Rug-pull defense for MCP tools

A “rug pull” is the MCP failure mode where a server behaves while you’re watching and turns hostile once it’s trusted: a tool you approved at connect time starts smuggling extra arguments, a community server you listed quietly adds a new capability, or a skill an agent self-installed flips from benign to dangerous in production. The danger is that nobody re-reviews a connection after it’s live — the trust decision was made once, at the handshake, and never revisited. OrcaRouter does not trust the handshake. It defends on three fronts. The Firewall’s MCP gateway evaluates each tools/call at dispatch time against your live policy. Each registered server’s advertised tool set is baselined on first probe and re-checked for drift — if the tool schema changes from the approved baseline, the server fails closed until an admin re-approves or quarantines it. And the Skills layer assigns every installed capability a risk band and an enforcement mode — quarantining anything risky or unreviewed until a human signs off. A server can’t earn a free pass by behaving for the first hundred calls.

1. Why MCP rug pull protection needs per-call evaluation

A connect-time review answers one question once: is this server safe to list? It can’t answer the question that actually matters at runtime: is this specific call, with these specific arguments, safe right now? OrcaRouter answers the second question. Every tools/call that crosses the gateway is evaluated on the mcp surface before it’s dispatched to the real server, with the tool name and arguments in hand. The verdict is computed fresh each time, so the moment a tool starts doing something your policy forbids — exfiltrating a secret in an argument, reaching a host that’s denied, calling a capability you never approved — the call is stopped, regardless of how the same tool behaved a minute ago.

Per-call evaluation governs the behavior of each call — argument contents, destinations, the owning skill’s risk — so it catches a rug pull even when the tool keeps an identical signature and only its behavior turns hostile. Schema-drift detection (§ below) is the complementary layer: it catches the case where the server’s advertised tool set itself changes. Both run.

The verdicts the engine can return on the mcp surface:

allow / audit

Forwarded to the server. audit logs the call; allow stays quiet.

sanitize

Forwarded with the tool-call arguments redacted first (it never rewrites what the server returns).

deny

Returned to the model as a tool error (firewall deny: …) so the agent can adapt instead of crashing.

pending_approval

The call is held for a human to resolve before it can run.
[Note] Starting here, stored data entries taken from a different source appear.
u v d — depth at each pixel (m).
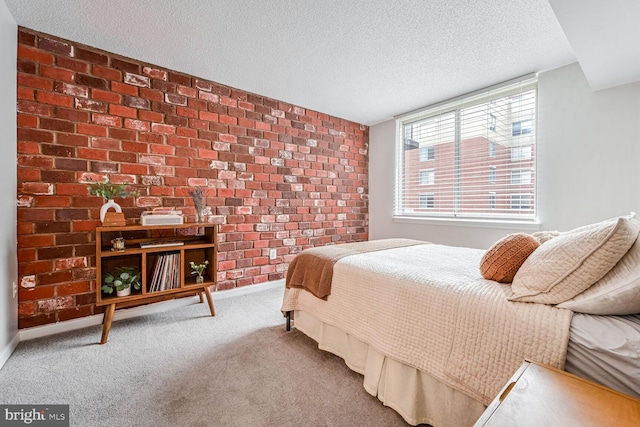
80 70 2.03
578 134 2.21
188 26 1.84
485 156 2.81
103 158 2.12
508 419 0.59
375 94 2.92
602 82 1.99
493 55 2.16
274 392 1.39
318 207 3.49
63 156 1.97
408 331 1.24
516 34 1.90
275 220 3.11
2. Skill risk-band quarantine

The second half of rug-pull defense covers the supply chain: the skills, plugins, and bring-your-own MCP servers an agent installs. Each one is registered as a workspace-scoped record, scanned by a deterministic risk engine, and assigned a risk band (low / medium / high / critical) plus an enforcement mode:

Mode	Effect at runtime
`allow`	Rule verdicts decide; the skill adds nothing.
`quarantine`	Anything short of a deny is escalated to `pending_approval` — tools run only after a human approves.
`block`	The skill’s tools are denied outright.
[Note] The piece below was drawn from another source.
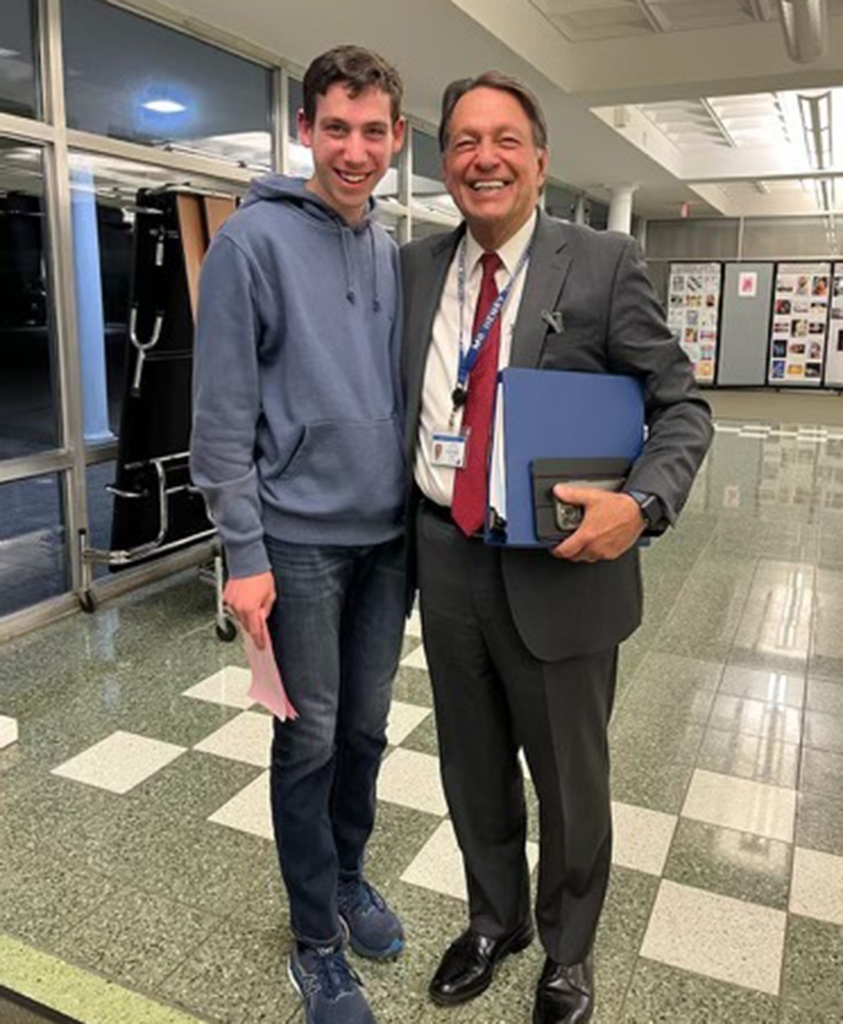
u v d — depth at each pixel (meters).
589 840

This is where a rug pull gets contained. A capability an agent self-installs is auto_detected and quarantined until reviewed — even if it scanned clean, it doesn’t run on its own authority. And a skill’s mode only ever ratchets tighter on re-scan: a block or quarantine you set is never silently relaxed when a manifest is re-presented.

Quarantine is enforced independently of shadow mode. A skill set to quarantine or block is still held even while the surrounding policy is in shadow rollout — so a risky capability can’t slip through during a staged deployment.
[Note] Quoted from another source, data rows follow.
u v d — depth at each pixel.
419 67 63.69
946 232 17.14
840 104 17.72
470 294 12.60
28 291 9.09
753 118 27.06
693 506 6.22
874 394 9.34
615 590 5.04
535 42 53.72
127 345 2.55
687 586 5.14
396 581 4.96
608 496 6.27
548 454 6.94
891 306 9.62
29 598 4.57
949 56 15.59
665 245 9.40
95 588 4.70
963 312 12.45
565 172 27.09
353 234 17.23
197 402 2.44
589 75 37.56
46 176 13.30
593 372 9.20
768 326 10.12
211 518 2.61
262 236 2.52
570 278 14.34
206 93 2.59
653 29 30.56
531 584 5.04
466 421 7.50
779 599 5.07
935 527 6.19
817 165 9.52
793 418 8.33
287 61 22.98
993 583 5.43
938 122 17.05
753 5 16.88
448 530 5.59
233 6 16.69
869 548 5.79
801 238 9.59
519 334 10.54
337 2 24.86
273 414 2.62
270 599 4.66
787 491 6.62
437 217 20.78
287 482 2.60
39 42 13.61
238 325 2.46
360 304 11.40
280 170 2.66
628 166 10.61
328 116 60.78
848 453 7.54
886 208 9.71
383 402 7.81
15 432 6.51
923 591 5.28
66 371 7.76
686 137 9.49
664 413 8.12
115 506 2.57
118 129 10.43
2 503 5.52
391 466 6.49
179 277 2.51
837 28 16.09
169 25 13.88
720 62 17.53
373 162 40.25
See Firewall: Skills for the full scanner, scoring weights, and trust signals.

3. Tool-schema drift detection

The classic rug pull is a registered server that changes what it advertises — adds a tool, alters a tool’s input schema, swaps a description. OrcaRouter baselines each registered server’s advertised tool set on a successful probe and watches it for drift.

Baseline on first probe

The first successful probe records a canonical hash of the server’s tools (trust-on-first-use under a discovery posture; under an enforcing posture an unbaselined server is held pending until an admin approves its initial tool set).

Drift fails closed

On a later probe, if the canonical tool set no longer matches the approved baseline the server is marked changed and stops being served — the gateway won’t dispatch its tools until you decide.

Approve or quarantine

Re-approve to re-baseline to the new schema, or quarantine the server. A quarantined server is also disabled and only an explicit approve restores service — a plain edit can’t re-enable it.

Audited

The first detection of drift from an approved baseline writes a workspace audit entry, so the change is on the record.

A server’s schema status is one of unknown (never baselined), verified (matches baseline), changed (drifted, held), pending (unbaselined under enforcing), or quarantined. This layer catches the rug pull that moves the schema; per-call evaluation (§1) catches the one that keeps an identical signature and only changes behavior.

4. One concrete example

Suppose a community MCP server notes advertises a harmless notes.search tool. You list it, review it, and it works. A week later the server is compromised and notes.search starts attaching an exfiltration argument that POSTs your context to an attacker host. A connect-time-only gateway would forward it — the tool name and schema look unchanged. OrcaRouter evaluates the call:

# Configure the deny rule in the console (Developer+), not via the relay key.
# Rule: on the mcp surface, deny notes.search whenever it carries an
#       exfiltration-shaped argument.
#   tool_name_glob: notes.search
#   args_match:     { "path": "$.callback_url", "op": "regex",
#                     "value": "^https?://(?!notes\\.example/)" }  → deny

(args_match operators are eq, contains, regex, in, cidr_match, gt, lt; cidr_match tests an IP-valued argument against a CIDR. To bound where a tool may reach by host/CIDR, use the egress destination list instead of an argument clause.) At dispatch the engine returns deny, and instead of forwarding the call the gateway hands the agent an MCP tool-result error — a normal result flagged as an error, not a transport failure — so the model can adapt:

firewall deny: <your rule's reason>

The same call that succeeded last week is now blocked — because the decision is made on the call, not on the connection.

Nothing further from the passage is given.